Depending on the problem structure, different subset selection strategies are optimal. We expected that BSE would outperform forward selection when the number of terms in the true model approaches n as suggested by the proposed approximation guarantee in Section “Algorithmic Analysis of BSE”. This trend was observed for \(\rho =0\). Overall, the best technique to use depends on the underlying data. For certain classes of problems, especially those that are uncorrelated, BSE produces an accurate and sparse model.

Conclusions

We investigated using backward stepwise elimination to solve the subset selection problem. Our main theoretical result is the proof of the existence of a bound on the accuracy of a solution selected by backward stepwise elimination related to how close the function is to being supermodular. Using the concept of the supermodularity ratio, we obtained an approximation guarantee for backward stepwise elimination. Our computational results demonstrate that the performance of backward stepwise elimination is dependent on the difference between n and k, and more unexpectedly, the supermodularity ratio. We developed a GPU parallel batched BSE algorithm. This algorithm reduces the execution time of solving the subset selection problem for matrices with 1000 rows and 600 columns by a factor of 5x.

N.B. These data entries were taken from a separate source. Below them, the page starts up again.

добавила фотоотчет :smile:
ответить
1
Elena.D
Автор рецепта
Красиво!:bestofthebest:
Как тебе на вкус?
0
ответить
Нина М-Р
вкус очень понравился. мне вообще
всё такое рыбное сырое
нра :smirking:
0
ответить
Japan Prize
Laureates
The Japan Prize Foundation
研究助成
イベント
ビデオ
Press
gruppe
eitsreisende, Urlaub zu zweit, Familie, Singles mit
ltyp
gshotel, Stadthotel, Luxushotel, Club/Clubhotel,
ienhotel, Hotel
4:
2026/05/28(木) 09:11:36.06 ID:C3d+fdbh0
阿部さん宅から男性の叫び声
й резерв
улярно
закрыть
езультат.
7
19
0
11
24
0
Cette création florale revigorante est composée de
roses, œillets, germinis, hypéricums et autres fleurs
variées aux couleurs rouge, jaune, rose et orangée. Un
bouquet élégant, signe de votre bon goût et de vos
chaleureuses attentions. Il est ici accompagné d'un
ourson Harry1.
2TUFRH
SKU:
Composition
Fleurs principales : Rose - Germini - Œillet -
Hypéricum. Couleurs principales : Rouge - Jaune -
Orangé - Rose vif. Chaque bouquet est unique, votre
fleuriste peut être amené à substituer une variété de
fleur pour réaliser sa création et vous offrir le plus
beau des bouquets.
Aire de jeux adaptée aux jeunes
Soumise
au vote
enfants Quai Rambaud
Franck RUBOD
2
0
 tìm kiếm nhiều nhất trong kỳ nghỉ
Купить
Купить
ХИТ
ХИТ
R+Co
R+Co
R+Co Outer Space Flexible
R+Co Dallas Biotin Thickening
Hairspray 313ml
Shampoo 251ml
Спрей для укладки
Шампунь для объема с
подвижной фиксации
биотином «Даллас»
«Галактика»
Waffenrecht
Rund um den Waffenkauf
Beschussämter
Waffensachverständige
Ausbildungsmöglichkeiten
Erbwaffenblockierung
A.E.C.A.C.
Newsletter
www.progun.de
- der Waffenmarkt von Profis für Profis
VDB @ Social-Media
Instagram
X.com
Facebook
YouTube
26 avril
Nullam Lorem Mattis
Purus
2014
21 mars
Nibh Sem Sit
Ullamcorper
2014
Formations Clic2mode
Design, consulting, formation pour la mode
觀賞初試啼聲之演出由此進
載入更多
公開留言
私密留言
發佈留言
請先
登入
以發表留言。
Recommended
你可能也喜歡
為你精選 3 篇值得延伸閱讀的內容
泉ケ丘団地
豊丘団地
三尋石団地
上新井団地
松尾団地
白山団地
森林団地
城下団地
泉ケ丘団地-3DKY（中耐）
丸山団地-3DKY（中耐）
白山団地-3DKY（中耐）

We demonstrated that BSE performs as well as other state-of-the-art subset selection strategies that are commonly employed in practice. For certain problems at SNR below 0.5, BSE generated sparser models and achieved a lower relative test error than forward selection and the lasso. Results demonstrated that BSE also achieved a lower relative test error than the relaxed lasso, the lasso, or forward stepwise selection for problems with no correlation and for signal to noise ratios above zero.

Our primary conclusion is that BSE is a technique that should be considered by practitioners who want to develop sparse and accurate models.